These light but sustaining dumplings are great for soaking up the delicious gravy from hearty casseroles and spicy goulashes. Good with sauerbraten with braised red cabbage.
- 12 oz (350g) baking potatoes, such as Burbank or russet, peeled and diced
- 1 large egg, beaten
- 3 tbsp all purpose flour, plus more for dusting
- ¼ cup semolina
- ½ tsp caraway seeds
- Salt and freshly ground black pepper
1. Cook the potatoes in a large saucepan of lightly salted water about 20 minutes, or until tender. Drain well, and return the potatoes to the saucepan. Stir over low heat for 1 minute to evaporated the excess moisture. Mash the potatoes, then let them cool.
2. Transfer the potatoes to a large bowl. Add the egg, flour, semolina, and caraway seeds, and season with salt and pepper. Stir well. The mixture should hold its shape; if it doesn't, add a little more flour.

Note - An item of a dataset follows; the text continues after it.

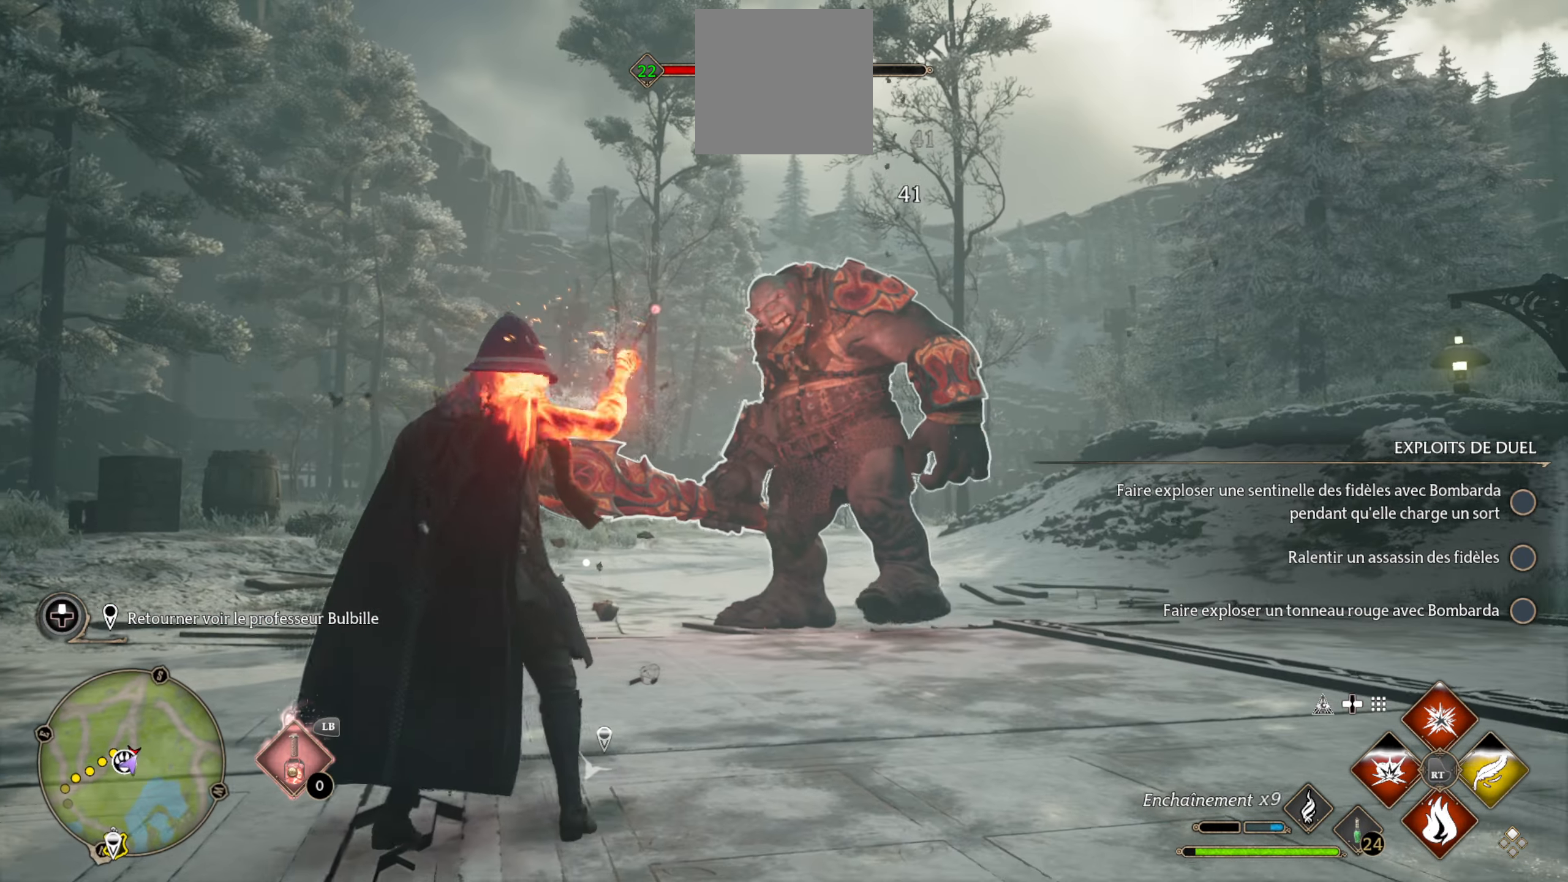
{"buttons": ["L2"], "left_stick": "center", "right_stick": "center", "events": [[67, "L2", "down"], [150, "L2", "up"], [200, "L2", "down"], [267, "L2", "up"], [350, "L2", "down"], [417, "L2", "up"], [467, "L2", "down"]]}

3. With floured hands, shape the mixture into 12 balls, then roll into sausage shapes. Place in a single layer on a plate. Refrigerate for at least 30 minutes.
4. To cook, bring a large saucepan of water a boil over high heat. Add the dumplings and reduce the heat to medium-low. Simmer for 15 minutes, until the dumplings are floating. Drain and serve hot.
Nutritional information is based on 1/8 teaspoon added salt per serving.